(WORK INSTRUCTION): Find the word "linejoin" in the records and copy every line where it occurs.
── EXERCISE INPUTS
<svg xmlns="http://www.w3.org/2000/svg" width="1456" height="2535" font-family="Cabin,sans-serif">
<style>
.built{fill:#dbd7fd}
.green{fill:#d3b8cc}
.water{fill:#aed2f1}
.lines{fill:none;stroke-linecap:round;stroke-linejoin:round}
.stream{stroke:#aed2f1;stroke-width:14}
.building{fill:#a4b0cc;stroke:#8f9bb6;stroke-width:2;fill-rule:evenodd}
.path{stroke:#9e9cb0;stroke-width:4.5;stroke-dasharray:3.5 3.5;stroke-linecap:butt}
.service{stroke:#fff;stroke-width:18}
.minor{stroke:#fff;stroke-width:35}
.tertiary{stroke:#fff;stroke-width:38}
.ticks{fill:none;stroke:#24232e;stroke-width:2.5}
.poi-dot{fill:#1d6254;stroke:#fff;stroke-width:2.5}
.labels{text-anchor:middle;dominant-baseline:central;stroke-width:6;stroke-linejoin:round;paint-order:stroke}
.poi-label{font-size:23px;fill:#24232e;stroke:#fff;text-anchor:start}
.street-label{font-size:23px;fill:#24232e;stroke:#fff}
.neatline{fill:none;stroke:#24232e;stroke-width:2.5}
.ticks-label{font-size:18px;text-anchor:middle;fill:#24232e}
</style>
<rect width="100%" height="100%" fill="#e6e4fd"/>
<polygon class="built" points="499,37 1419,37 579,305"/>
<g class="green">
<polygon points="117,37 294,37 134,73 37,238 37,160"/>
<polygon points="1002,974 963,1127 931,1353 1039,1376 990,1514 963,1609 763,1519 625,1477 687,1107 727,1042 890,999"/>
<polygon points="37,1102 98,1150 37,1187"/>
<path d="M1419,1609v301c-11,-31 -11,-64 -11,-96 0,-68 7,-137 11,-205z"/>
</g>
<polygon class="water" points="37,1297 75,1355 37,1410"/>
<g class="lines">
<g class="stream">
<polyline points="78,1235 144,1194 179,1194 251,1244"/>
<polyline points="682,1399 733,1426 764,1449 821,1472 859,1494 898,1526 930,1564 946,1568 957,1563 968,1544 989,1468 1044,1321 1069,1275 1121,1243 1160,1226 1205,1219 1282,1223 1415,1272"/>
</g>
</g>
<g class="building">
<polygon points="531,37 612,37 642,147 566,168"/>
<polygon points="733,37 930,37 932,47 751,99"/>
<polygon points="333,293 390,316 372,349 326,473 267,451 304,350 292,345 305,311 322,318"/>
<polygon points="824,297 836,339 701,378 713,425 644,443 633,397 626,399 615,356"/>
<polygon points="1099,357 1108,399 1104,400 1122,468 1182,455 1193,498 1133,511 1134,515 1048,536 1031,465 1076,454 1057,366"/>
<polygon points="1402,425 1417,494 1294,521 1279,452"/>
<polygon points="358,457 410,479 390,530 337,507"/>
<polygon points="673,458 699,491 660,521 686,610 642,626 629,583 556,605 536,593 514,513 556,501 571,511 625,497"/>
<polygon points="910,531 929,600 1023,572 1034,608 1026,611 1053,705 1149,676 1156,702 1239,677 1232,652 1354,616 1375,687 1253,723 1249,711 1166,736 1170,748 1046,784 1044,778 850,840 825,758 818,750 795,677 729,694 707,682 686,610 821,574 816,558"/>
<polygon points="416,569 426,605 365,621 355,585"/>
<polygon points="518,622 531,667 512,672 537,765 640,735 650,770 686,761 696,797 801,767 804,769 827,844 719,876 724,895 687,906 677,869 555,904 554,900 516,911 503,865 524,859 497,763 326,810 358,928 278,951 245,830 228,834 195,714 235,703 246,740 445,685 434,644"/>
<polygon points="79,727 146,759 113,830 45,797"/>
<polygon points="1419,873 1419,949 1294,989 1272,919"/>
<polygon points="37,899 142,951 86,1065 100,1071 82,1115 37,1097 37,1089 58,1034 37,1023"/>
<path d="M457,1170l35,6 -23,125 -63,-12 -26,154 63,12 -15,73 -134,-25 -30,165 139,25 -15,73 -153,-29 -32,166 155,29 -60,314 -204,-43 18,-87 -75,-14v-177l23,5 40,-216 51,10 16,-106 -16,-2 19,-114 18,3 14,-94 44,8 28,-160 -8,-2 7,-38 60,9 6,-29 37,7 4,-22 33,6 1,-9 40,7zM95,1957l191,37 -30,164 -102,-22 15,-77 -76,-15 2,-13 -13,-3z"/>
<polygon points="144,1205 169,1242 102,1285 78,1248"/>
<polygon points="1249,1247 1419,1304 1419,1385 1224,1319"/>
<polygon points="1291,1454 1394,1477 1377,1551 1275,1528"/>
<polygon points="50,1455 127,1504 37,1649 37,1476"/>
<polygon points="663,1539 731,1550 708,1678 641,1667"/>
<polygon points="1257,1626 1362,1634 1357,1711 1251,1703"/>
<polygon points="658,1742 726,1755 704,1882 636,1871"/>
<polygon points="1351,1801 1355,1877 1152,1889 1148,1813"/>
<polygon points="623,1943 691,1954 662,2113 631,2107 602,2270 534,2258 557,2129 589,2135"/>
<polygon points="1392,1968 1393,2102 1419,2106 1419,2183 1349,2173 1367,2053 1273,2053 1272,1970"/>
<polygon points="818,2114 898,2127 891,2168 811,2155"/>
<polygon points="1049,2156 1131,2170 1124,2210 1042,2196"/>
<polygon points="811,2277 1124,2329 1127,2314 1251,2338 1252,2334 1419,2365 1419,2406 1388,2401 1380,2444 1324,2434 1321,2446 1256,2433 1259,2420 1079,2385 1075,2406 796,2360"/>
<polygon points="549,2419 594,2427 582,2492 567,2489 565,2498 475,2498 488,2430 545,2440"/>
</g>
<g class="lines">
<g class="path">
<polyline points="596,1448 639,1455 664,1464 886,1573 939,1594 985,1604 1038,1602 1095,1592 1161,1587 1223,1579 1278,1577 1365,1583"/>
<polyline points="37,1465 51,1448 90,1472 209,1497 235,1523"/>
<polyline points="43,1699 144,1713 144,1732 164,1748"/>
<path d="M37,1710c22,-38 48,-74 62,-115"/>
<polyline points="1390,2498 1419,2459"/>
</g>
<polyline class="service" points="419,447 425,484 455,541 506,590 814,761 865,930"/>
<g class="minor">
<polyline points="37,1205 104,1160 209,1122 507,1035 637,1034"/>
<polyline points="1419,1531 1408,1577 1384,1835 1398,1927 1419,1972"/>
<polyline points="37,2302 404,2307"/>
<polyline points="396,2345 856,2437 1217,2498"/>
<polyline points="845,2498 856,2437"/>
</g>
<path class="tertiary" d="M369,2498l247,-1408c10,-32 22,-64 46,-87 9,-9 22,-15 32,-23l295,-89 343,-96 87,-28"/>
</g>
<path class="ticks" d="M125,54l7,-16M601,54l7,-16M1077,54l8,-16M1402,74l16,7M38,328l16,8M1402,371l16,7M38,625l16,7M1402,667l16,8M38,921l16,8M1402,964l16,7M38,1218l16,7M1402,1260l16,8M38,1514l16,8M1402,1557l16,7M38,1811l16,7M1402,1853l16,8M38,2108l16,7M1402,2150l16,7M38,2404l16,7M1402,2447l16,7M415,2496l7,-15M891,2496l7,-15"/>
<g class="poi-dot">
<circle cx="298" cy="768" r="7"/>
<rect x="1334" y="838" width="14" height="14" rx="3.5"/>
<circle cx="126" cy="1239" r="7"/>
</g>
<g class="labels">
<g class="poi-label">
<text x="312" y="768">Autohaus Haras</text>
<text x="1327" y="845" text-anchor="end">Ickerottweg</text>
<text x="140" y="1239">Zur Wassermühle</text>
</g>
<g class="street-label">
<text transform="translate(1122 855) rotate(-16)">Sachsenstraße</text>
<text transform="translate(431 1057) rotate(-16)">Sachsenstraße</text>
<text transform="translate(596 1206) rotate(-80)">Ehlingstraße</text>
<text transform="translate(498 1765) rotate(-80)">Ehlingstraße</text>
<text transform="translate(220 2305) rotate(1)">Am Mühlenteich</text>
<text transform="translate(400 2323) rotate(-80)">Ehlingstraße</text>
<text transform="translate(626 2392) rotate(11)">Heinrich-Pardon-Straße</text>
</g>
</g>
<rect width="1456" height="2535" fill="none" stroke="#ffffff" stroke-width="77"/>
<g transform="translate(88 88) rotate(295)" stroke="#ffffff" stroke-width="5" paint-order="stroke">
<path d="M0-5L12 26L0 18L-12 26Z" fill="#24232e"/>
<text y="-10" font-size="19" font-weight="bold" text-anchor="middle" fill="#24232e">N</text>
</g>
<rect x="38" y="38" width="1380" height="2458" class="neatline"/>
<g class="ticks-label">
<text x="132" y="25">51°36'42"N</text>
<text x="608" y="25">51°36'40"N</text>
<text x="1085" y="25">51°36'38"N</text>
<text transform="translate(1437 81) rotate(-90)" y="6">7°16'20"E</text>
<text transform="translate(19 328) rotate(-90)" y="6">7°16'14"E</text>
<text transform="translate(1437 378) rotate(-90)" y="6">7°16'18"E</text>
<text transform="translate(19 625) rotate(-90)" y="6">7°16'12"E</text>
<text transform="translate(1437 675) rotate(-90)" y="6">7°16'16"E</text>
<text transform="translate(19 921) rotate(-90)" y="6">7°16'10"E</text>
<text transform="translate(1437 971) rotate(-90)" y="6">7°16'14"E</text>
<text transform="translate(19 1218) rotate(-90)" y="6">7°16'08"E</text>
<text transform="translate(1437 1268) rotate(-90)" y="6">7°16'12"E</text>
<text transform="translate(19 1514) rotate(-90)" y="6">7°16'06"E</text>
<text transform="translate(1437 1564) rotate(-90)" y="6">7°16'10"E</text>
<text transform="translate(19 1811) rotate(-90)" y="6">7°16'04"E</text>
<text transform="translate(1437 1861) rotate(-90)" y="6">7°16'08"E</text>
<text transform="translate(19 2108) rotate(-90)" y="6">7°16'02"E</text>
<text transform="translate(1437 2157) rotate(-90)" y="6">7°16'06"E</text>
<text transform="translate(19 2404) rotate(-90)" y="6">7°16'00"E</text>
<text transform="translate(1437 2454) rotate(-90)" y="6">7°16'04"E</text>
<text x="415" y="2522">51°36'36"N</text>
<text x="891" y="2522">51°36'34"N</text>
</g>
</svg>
────
(ANSWER FOR THE TASK):
.lines{fill:none;stroke-linecap:round;stroke-linejoin:round}
.labels{text-anchor:middle;dominant-baseline:central;stroke-width:6;stroke-linejoin:round;paint-order:stroke}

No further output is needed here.